Tulis ulang sebagian teks tentang persaudaraan, mulai dari bagian yang memuat "Sementara fiman allah" dan berhenti setelah "ada pada dirinya.". Ganti setiap "kerendahan hati" dengan "sikap rendah hati".

Teks Sumber:
········

THE POWER OF LOVE
Life to Love People and With Love We Can Live

Merajut Cinta, Membangun persaudaraan


Oleh : Muhammad Ruhiyat Haririe
Disampaikan pada acara majlis ta'lim IRMA Masjid Al-Hidayah Cibiru 

Dalam kenyataan hidup sehari-hari tampaknya anjuran dan penegasan mengenai ukhuwah islamiyah tersebut masih sebatas penyampaian dalam mimbar-mimbar dakwah saja, serasa sulit untuk menerapkan dalam kehidupan. Hal ini terlihat dalam berbagai hal umat Islam masih terkotak-kotak yang tidak jarang menghilangkan simpati masyarakat. Ada juga di antara kita, hanya karena berbeda kelompok pengajian, hanya karena berbeda guru pengajian, atau hanya karena perbedaan kitab yang dikaji, lalu memasang kuda-kuda untuk siap berperang. Bahkan, banyak kejadian saling mengumbar fitnah, aduh, mengerikan sekali. Sekali lagi, di mana praktik ukhuwah islamiyah yang selama ini dikaji? Apakah tidak ada kesempatan berbicara untuk menyamakan persepsi?

Sementara fiman allah dalam QS Al-Imran ayat 103, “Dan berpeganglah kamu semuanya kepada tali (agama) Allah, dan janganlah kamu bercerai berai, dan ingatlah akan ni’mat Allah kepadamu ketika kamu dahulu (masa Jahiliyah) bermusuh-musuhan, maka Allah mempersatukan hatimu, lalu menjadilah kamu karena ni’mat Allah, orang-orang yang bersaudara. dan kamu telah berada di tepi jurang neraka, lalu Allah menyelamatkan kamu dari padanya. Demikianlah Allah menerangkan ayat-ayat-Nya kepadamu, agar kamu mendapat petunjuk.”

Berdasarkan ayat tersebut, kun­ci utama dalam membangun persaudaraan itu adalah kerendahan hati kepada Allah SWT serta kerendahan hati kepada sesama orang-orang yang beriman. Sikap ini antara lain dicerminkan de­ngan mendekatkan diri (taqarrub) kepada-Nya disertai kesediaan untuk mengakui kekuatan dan kelebihan orang lain serta kelemahan yang ada pada dirinya.

Dengan sikap inilah orang yang beriman mampu dan siap menerima nasihat dari sesama saudaranya jika melakukan kesalahan dan kekhi­lafan. Sekaligus siap pula untuk me­mimpin maupun untuk dipim­pin (siap untuk menjadi imam dan siap pula untuk menjadi makmum).

Dalam kitab Minhajul Qashidin karya Ibnu Qudamah bahwa Rasulullah saw. mengajarkan kepada kita untuk tidak menyakiti sesama muslim, baik dengan perkataan atau perbuatan, bertawadhu kepada sesama muslim, tidak menyombongkan diri di hadapannya, tidak menggunjing orang lain di hadapannya dan tidak mendengarkan gunjingannya. Juga tidak boleh bermusuhan sesama muslim selama lebih dari tiga hari.

········

Cuplikan dataset:
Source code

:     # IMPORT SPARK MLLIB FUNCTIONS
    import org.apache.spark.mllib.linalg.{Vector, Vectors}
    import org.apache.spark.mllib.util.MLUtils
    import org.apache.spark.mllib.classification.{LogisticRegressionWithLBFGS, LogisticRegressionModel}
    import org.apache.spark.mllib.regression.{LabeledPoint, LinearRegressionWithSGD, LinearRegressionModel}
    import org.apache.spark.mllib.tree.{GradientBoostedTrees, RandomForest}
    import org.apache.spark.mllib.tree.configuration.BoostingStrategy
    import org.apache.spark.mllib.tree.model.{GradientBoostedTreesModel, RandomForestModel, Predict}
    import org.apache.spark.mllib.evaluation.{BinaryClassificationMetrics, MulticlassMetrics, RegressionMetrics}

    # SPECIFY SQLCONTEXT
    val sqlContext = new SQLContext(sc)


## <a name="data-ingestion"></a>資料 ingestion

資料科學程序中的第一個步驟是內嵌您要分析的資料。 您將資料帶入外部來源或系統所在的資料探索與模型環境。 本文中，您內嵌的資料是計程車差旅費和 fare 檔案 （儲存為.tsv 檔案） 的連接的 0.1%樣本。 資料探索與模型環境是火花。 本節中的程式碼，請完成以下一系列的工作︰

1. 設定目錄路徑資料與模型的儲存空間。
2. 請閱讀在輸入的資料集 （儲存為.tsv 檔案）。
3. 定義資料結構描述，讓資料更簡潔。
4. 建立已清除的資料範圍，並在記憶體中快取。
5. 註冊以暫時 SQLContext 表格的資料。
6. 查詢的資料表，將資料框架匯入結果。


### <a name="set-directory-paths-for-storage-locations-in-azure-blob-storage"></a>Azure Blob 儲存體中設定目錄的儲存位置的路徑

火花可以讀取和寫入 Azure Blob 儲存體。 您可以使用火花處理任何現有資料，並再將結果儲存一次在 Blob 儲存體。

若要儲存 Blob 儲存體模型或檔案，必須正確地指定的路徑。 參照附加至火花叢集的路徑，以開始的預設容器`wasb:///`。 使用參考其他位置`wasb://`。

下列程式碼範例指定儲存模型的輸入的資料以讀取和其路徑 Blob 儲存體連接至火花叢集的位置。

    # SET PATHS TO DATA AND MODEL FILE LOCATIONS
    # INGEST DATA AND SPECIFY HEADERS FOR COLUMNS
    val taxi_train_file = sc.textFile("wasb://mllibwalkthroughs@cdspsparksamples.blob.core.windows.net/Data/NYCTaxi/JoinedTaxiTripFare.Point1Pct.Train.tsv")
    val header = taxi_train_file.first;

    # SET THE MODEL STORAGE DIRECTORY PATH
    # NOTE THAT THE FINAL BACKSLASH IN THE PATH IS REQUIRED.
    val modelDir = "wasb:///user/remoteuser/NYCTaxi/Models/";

········

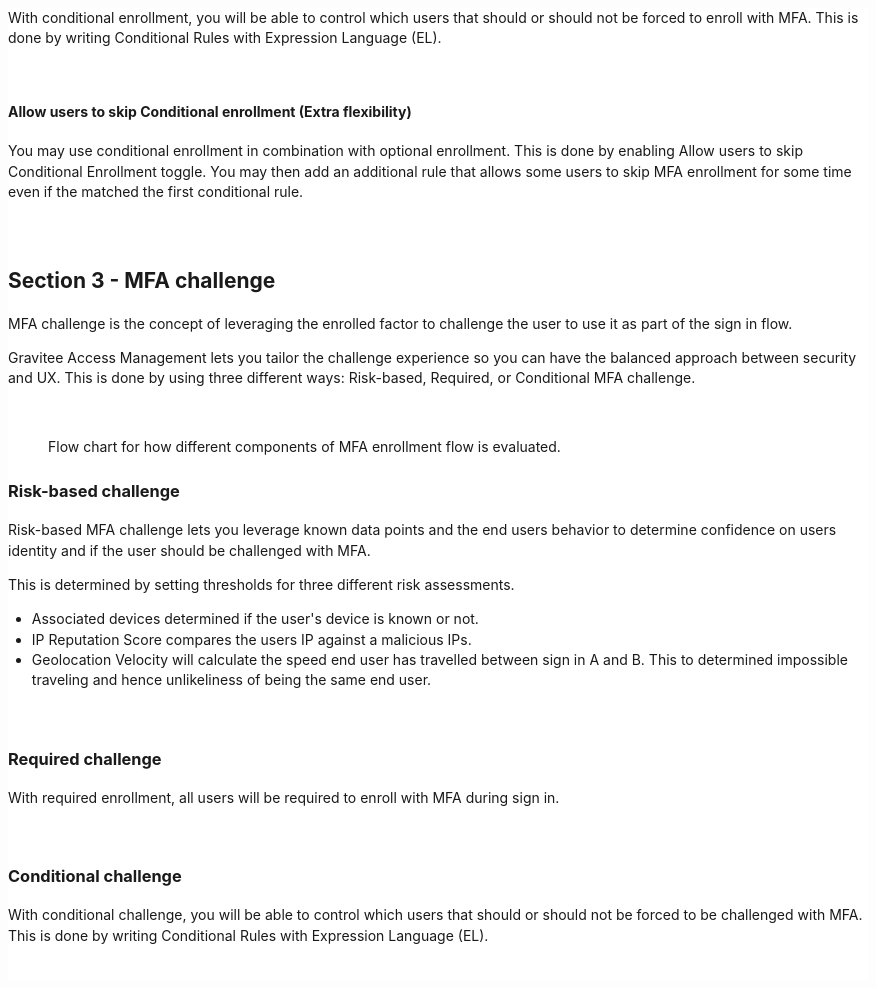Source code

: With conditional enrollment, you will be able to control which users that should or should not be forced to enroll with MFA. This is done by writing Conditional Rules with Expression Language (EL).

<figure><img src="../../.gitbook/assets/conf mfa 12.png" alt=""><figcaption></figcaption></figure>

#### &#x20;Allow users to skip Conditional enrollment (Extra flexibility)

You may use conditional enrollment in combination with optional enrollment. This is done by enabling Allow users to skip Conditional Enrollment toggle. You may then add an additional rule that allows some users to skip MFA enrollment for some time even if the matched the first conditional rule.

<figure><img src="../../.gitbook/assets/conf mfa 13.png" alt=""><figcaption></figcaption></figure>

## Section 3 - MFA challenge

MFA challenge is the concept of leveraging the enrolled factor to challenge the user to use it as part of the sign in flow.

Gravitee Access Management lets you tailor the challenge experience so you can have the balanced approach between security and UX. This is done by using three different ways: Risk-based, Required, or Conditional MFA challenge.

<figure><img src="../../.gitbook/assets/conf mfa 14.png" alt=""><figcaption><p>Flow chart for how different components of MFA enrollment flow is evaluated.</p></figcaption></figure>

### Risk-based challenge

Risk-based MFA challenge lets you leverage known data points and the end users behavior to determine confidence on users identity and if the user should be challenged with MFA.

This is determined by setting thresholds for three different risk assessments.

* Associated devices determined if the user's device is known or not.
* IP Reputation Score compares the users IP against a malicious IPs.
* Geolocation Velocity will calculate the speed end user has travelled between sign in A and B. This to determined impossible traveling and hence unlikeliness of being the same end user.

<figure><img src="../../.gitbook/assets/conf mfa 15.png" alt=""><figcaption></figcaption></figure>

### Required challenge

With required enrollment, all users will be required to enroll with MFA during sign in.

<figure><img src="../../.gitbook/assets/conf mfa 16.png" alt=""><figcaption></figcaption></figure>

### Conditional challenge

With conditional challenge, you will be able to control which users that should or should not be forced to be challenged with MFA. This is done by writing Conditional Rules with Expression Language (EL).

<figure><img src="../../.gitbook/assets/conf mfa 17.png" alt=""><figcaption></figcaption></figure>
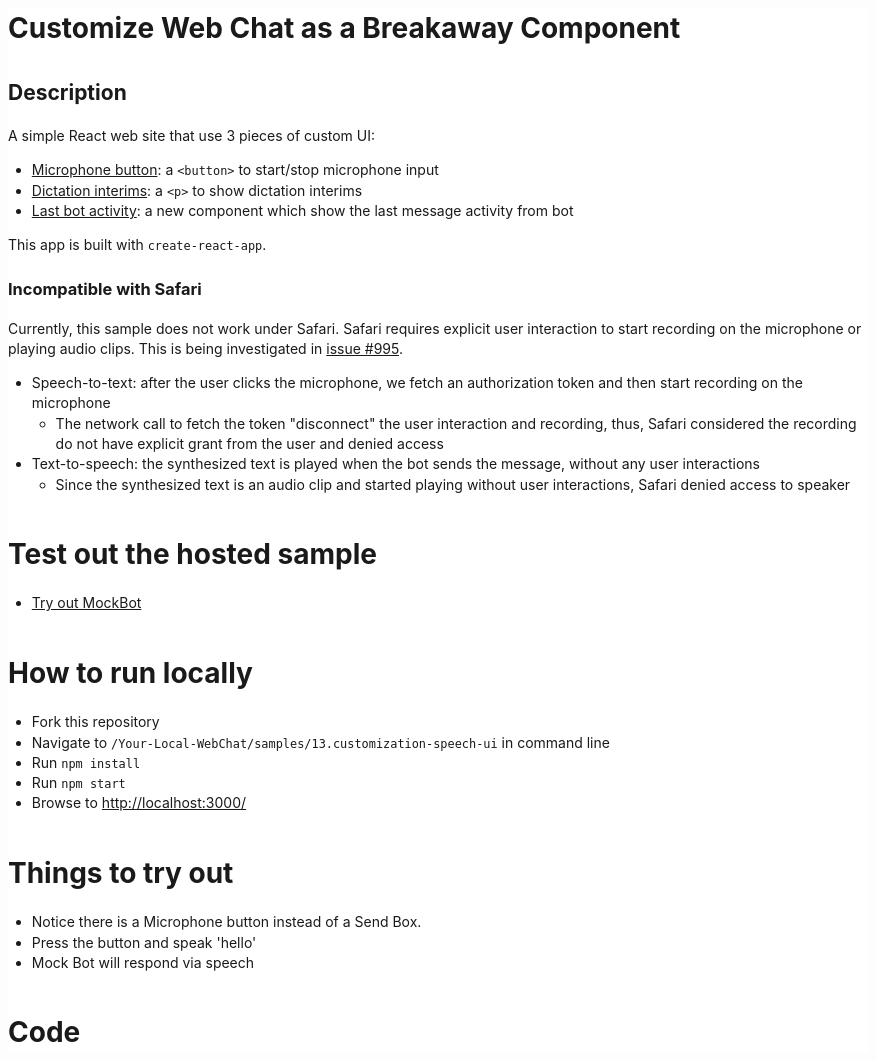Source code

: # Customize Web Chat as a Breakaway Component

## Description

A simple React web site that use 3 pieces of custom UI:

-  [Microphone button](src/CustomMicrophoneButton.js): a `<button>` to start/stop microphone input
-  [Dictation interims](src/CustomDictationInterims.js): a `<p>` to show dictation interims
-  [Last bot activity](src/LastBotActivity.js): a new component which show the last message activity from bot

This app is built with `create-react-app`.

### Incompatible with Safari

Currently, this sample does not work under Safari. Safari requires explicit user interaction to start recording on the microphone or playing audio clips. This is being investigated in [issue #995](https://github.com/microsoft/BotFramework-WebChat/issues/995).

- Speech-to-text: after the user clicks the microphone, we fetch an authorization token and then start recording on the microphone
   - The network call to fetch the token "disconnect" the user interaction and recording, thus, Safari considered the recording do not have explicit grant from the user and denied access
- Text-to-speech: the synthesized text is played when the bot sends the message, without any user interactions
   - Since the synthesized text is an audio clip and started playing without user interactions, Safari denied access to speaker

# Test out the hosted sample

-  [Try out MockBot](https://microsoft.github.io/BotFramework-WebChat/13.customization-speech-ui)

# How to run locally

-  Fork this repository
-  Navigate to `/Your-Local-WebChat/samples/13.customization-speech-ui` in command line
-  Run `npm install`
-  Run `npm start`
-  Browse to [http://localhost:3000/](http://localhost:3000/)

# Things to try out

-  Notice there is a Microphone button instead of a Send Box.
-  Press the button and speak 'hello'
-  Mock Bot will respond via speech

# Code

········

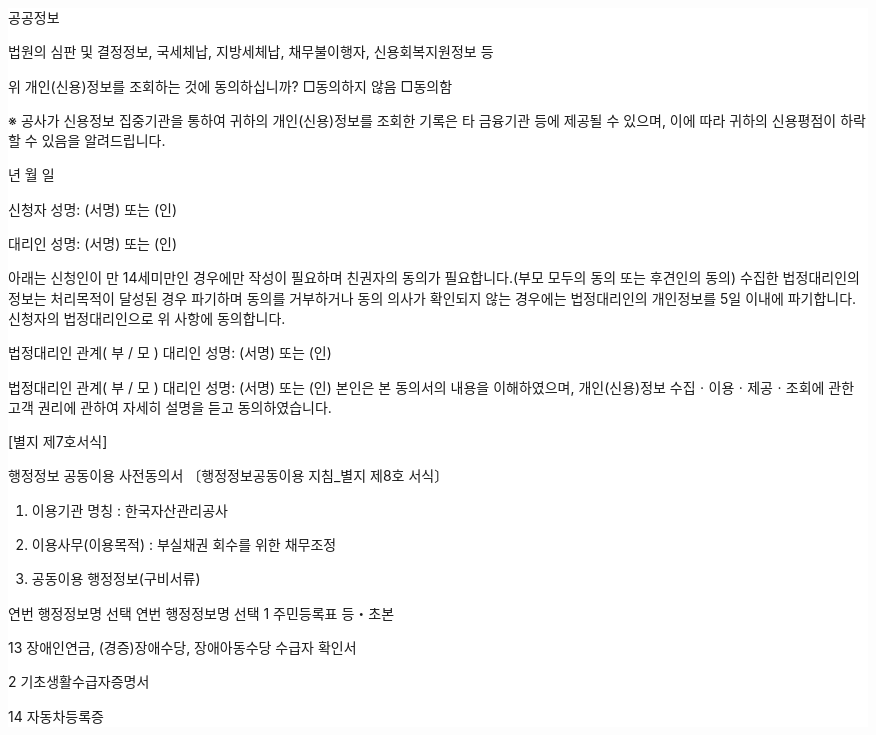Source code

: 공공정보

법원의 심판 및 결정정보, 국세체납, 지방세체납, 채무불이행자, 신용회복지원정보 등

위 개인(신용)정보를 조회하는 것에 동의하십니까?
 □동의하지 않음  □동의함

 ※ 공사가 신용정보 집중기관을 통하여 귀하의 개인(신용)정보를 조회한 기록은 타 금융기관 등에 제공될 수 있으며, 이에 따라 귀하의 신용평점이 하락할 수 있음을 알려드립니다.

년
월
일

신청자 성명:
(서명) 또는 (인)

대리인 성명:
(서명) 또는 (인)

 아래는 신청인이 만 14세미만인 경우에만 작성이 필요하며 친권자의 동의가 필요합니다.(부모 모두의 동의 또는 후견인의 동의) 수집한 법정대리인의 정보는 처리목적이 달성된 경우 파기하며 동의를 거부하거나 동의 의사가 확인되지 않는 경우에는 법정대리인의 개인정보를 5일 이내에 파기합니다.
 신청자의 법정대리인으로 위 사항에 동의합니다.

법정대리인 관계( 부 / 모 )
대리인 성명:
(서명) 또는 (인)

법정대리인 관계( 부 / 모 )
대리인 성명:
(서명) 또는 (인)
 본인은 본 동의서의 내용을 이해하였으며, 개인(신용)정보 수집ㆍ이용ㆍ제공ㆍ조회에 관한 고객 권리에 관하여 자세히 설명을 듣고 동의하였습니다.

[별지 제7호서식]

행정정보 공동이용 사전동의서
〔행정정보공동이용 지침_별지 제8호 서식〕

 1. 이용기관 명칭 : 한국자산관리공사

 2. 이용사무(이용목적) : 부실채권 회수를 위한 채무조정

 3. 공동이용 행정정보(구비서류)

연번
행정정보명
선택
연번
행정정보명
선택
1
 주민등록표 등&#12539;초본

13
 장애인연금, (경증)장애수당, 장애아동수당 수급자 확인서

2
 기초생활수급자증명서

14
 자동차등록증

········

Hasil Pengerjaan:
Sementara fiman allah dalam QS Al-Imran ayat 103, “Dan berpeganglah kamu semuanya kepada tali (agama) Allah, dan janganlah kamu bercerai berai, dan ingatlah akan ni’mat Allah kepadamu ketika kamu dahulu (masa Jahiliyah) bermusuh-musuhan, maka Allah mempersatukan hatimu, lalu menjadilah kamu karena ni’mat Allah, orang-orang yang bersaudara. dan kamu telah berada di tepi jurang neraka, lalu Allah menyelamatkan kamu dari padanya. Demikianlah Allah menerangkan ayat-ayat-Nya kepadamu, agar kamu mendapat petunjuk.”

Berdasarkan ayat tersebut, kun­ci utama dalam membangun persaudaraan itu adalah sikap rendah hati kepada Allah SWT serta sikap rendah hati kepada sesama orang-orang yang beriman. Sikap ini antara lain dicerminkan de­ngan mendekatkan diri (taqarrub) kepada-Nya disertai kesediaan untuk mengakui kekuatan dan kelebihan orang lain serta kelemahan yang ada pada dirinya.